The last statement, that Corte-Real disappeared without any more being heard of him, shows that De Goes was not well informed, in spite of his being chief custodian (Guarda m’or) of the Torre do Tombo, where the State archives were kept at Lisbon. His whole account may therefore be of doubtful value as a historical document. His description of the newly discovered land and of the inhabitants may be derived from other statements, or from literary sources, and is of the same kind as we often meet with in accounts of natives in the authorities of that time. It appears that the cold country, Terra verde, with great forests and wild, barbaric people, must be the Greenland (Gronolondes) that is referred to in the anonymous letter of about 1450 to Pope Nicholas V.[349] Most of what is said about these natives would apparently suit the Eskimo quite as well as the Indians, but as we do not know from whence the whole is derived, it is not easy to form an opinion as to which people is really referred to in the description. The remarkable statement that the natives are at first white, but turn brown through the cold, will hardly suit the Indians, but might apply to the Eskimo, who at an early age have a very fair skin, perhaps quite as light as the Portuguese.

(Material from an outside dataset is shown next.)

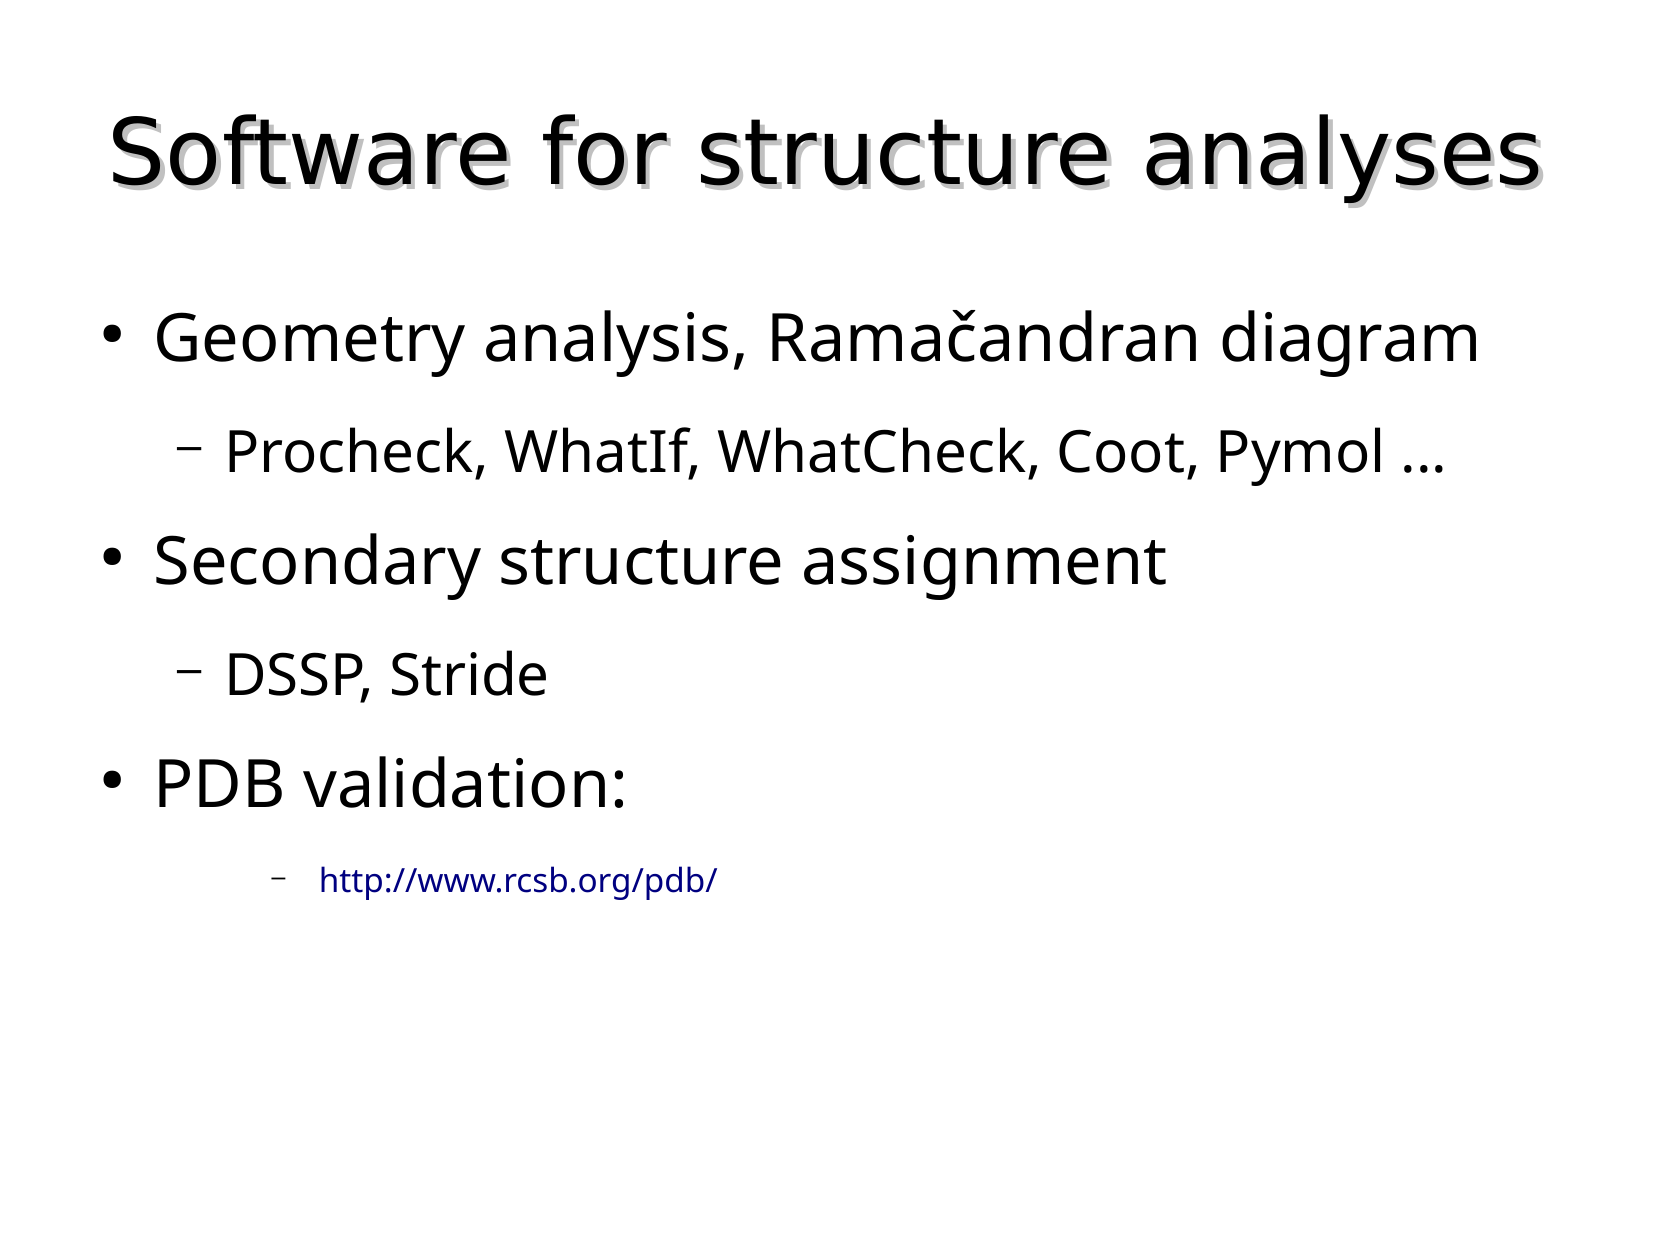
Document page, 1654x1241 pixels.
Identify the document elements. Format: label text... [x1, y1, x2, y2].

title Software for structure analyses [82, 45, 1571, 261]
list Geometry analysis, Ramačandran diagram Procheck, WhatIf, WhatCheck, Coot, Pymol ... Secondary structure assignment DSSP, Stride PDB validation: http://www.rcsb.org/pdb/ [82, 290, 1571, 1094]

Mention of the natives in Pasqualigo and Cantino
What is said of the natives in the letters of Pasqualigo and Cantino seems on the whole to suit the Eskimo better than the Indians; typical Eskimo features are: that they had boats covered with hides (it is true that Cantino says stags’ hides, i.e., reindeer hides, but this must be a misunderstanding);[350] also houses (i.e., tents) of long poles covered with fish skin (i.e., sealskin); that the colour of their skin was rather white than anything else, that they laughed a good deal and showed much cheerfulness. It may seem somewhat surprising that the Eskimo should be “a little bigger than our countrymen” (i.e., the Italians), but, in the first place, it may have been particularly good specimens of the race that were exhibited, and in the next place the Eskimo are a race of medium stature, and, perhaps, on an average, quite as tall as Italians and Portuguese. That they were naked with the exception of a piece of skin round the loins answers to the indoor custom of the Eskimo. Pasqualigo’s description: that they were clothed in the skins of various animals, mostly otter, and that the skins were unprepared and not sewed together, but thrown over the shoulders and arms as they were taken from the animals, conflicts with the words of Cantino, and is, no doubt, due to a misunderstanding; it does not sound probable. If it is correct, Pasqualigo and Cantino must have seen different natives.